Karena kekerasan simbolik sulit untuk diidentifikasi, penelitian ini penting untuk dilakukan. Kekerasan simbolik hadir dalam sistem normal atau umum. Namun, kepekaan terhadap sistem dapat diamati. Menurut
Pierre Bourdieu, ada tiga alasan kekerasan simbolik. Biasa, kelas, dan modal. Ada banyak kebiasaan di sekolah. kebiasaan, modal, dan kelas. Setiap orang melahirkan melalui ketiga hal tersebut. berbeda, sehingga terjadi dominasi pemikiran dalam bentuk pemaksaan pandangan yang berbentuk sistem.

Salah satu contohnya adalah penggunaan media pembelajaran yang bias oleh siswa di kelas atas. Siswa di kelas bawah pasti tidak memahami media pembelajaran yang digunakan oleh pengajar. Jika ini berlanjut dan tetap sama, itu adalah bentuk kekerasan simbolik terhadap kelas bawah, yang menunjukkan ketidak netralan, ini merupakan bentuk kekerasan simbolik bagi kelas bawah, dan ini telah menunjukkan ketidaknetralan dalam dunia pendidikan.

Dalam penelitian ini, fakta simbolik adalah kekerasan simbolik. Komersialisasi dari semua aspek kehidupan dan beban mereka membentuk kekerasan simbolik sendiri.
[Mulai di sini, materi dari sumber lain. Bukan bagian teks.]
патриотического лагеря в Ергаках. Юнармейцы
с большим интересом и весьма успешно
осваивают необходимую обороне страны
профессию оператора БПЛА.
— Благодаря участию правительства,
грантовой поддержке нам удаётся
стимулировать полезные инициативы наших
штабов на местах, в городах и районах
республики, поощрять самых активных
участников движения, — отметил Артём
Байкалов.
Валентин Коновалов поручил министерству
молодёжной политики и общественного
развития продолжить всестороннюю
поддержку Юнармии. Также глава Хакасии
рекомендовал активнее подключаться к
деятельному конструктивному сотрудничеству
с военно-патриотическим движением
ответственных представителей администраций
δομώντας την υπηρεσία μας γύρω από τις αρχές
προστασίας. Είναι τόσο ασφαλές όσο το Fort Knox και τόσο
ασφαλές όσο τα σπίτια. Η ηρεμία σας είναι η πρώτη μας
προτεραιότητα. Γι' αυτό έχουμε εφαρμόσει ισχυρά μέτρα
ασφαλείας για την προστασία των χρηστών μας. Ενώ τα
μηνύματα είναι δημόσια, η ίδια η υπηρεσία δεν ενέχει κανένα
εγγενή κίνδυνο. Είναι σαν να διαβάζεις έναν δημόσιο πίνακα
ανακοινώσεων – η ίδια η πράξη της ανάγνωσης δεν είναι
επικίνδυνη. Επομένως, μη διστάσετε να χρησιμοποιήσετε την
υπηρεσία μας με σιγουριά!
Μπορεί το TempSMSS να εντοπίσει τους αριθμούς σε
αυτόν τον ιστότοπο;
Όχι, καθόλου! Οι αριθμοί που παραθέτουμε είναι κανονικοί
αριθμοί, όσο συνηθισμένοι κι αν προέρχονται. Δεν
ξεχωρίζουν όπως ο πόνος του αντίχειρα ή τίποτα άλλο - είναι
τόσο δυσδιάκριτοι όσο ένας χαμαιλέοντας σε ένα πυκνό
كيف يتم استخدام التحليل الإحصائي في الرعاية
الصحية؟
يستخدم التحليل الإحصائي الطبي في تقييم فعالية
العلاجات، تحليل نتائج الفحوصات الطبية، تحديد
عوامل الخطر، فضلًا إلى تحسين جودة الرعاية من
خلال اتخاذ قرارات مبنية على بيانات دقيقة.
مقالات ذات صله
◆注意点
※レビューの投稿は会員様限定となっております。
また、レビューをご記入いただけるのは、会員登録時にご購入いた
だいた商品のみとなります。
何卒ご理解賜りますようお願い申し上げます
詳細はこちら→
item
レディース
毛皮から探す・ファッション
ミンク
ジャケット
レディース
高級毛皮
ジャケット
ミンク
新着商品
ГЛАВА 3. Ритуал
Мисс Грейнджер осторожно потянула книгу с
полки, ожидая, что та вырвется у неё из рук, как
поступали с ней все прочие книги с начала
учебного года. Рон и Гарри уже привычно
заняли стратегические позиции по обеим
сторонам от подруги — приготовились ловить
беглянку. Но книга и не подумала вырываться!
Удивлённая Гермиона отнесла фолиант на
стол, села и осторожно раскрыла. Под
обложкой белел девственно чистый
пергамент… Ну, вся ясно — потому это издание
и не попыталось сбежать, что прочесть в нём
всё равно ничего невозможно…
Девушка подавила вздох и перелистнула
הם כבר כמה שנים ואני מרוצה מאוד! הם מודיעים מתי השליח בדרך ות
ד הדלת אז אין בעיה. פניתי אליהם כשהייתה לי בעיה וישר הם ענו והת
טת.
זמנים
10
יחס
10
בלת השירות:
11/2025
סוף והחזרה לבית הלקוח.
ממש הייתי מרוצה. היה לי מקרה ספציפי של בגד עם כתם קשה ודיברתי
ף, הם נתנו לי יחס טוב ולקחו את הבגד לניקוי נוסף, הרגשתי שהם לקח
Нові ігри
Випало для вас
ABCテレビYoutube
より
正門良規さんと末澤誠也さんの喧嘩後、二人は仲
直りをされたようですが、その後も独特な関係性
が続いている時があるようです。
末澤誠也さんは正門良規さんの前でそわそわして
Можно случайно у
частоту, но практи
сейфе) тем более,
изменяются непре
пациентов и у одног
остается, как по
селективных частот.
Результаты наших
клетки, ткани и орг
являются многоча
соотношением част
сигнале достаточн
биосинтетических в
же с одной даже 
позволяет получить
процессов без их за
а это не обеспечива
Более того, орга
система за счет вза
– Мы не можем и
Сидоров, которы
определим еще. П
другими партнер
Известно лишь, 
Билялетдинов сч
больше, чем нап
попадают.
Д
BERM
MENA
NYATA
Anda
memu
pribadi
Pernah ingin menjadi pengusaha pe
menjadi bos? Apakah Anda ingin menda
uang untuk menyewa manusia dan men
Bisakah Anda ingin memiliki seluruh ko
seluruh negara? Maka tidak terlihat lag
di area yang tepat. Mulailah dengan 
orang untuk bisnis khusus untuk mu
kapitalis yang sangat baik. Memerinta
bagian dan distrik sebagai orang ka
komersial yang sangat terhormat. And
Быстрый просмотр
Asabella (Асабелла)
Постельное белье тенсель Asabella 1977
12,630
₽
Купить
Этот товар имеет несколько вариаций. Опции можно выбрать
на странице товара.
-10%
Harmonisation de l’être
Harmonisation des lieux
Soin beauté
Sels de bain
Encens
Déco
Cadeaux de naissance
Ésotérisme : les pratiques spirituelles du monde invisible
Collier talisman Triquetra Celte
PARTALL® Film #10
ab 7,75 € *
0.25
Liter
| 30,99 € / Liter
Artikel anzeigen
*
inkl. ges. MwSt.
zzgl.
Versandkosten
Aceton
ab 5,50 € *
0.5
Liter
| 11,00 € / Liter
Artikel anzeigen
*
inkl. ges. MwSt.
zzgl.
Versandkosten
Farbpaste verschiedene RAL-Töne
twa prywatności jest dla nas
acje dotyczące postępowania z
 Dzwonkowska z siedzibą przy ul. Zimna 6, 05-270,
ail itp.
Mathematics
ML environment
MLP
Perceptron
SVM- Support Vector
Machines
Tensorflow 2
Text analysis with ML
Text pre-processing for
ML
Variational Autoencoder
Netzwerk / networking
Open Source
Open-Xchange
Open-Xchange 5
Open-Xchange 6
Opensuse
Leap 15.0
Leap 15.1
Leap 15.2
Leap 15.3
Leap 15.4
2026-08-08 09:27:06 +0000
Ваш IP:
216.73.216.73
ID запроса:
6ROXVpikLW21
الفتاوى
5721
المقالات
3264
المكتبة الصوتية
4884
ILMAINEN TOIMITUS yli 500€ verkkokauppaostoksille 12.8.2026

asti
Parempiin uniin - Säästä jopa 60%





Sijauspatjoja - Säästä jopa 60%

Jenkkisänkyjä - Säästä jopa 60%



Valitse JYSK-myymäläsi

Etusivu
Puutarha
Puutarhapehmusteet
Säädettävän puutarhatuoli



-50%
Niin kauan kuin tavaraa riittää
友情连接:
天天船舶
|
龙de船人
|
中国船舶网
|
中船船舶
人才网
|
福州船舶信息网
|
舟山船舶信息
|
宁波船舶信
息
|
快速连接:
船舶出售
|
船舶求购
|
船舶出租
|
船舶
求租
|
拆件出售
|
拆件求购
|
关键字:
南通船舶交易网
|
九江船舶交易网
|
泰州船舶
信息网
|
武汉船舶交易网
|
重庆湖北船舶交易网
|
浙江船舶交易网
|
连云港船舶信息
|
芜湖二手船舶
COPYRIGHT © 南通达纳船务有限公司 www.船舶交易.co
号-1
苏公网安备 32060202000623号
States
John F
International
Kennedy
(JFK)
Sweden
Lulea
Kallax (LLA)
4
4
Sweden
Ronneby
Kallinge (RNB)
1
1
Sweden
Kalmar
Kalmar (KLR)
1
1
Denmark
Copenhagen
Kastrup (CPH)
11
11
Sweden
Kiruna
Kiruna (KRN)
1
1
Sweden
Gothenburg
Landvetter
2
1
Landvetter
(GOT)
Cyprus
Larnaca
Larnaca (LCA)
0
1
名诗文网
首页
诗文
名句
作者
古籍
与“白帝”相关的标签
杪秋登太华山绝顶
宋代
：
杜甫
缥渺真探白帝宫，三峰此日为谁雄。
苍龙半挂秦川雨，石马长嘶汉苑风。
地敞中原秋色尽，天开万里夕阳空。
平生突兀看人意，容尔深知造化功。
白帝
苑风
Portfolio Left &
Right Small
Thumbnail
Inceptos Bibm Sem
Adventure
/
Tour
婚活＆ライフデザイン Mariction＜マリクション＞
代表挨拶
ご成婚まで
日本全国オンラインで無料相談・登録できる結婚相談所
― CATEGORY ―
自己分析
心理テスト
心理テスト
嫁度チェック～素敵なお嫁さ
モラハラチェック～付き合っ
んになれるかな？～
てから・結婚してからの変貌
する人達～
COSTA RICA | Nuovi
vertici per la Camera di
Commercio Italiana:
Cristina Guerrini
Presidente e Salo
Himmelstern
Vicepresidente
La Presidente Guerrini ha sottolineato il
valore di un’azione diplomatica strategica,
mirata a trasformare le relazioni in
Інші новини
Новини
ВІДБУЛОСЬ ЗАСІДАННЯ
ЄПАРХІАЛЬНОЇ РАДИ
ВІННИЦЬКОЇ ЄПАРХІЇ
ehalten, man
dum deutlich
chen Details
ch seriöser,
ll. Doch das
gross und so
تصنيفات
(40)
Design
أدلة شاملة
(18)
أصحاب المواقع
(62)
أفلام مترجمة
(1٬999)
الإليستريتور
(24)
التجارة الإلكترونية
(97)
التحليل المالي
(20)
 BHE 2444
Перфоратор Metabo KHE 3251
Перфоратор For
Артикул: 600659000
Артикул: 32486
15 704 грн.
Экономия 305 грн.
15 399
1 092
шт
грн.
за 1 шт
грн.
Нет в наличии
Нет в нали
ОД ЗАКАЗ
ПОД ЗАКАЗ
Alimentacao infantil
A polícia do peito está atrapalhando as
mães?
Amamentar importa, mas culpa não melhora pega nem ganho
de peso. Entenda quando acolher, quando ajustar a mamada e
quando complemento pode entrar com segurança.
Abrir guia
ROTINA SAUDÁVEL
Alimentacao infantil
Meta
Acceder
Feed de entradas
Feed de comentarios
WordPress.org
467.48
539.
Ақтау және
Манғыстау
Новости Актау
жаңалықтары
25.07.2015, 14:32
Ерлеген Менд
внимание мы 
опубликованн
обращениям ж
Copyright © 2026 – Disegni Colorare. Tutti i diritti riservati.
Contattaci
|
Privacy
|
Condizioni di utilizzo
Kekerasan berasal dari pencitraan yang
dilakukan oleh pihak berkepentingan untuk menjual barang dan alat. Pemanas Menurut Bourdieu, ini disebut habitus, yang berarti pemaksaan kebiasaan dan pola. fikiran kelas atas terhadap kelas bawah.

Ini adalah bentuk pemaksaan ideologi atau paham kelas atas ini terhadap kelas bawah. kehadirannya tidak diketahui, menimbulkan kekerasan simbolik untuk pemilik kelas bawah yang selalu mendukung produksi kelas atas, oleh karena itu penelitian ini penting dilakukan karena sistem sekolah berfokus pada kelas atas sehingga menyebabkan kekerasan simbolik di kalangan anak-anak kelas bawah.

Peneliti merumuskan beberapa pertanyaan berdasarkan masalah yang diungkapkan di latar belakang: apa itu kekerasan simbolik menurut Pierre Bourdie, bagaimana sistem pendidikan di Indonesia, dan apa pendidikan yang ideal untuk institusi pendidikan? Untuk menyelidiki kekerasan simbolik, Pierre Bourdieu, menggambarkan sistem pendidikan di Indonesia dan mengevaluasinya pendidikan ideal bagi Indonesia.


Pendidikan Ideal Menurut Pierre Bourdieu

Meskipun istilah “pendidikan ideal” masih jauh dari kenyataan, setidaknya ada upaya yang dilakukan untuk mengurangi peran yang dominan dalam pembuatan pendidikan ideal.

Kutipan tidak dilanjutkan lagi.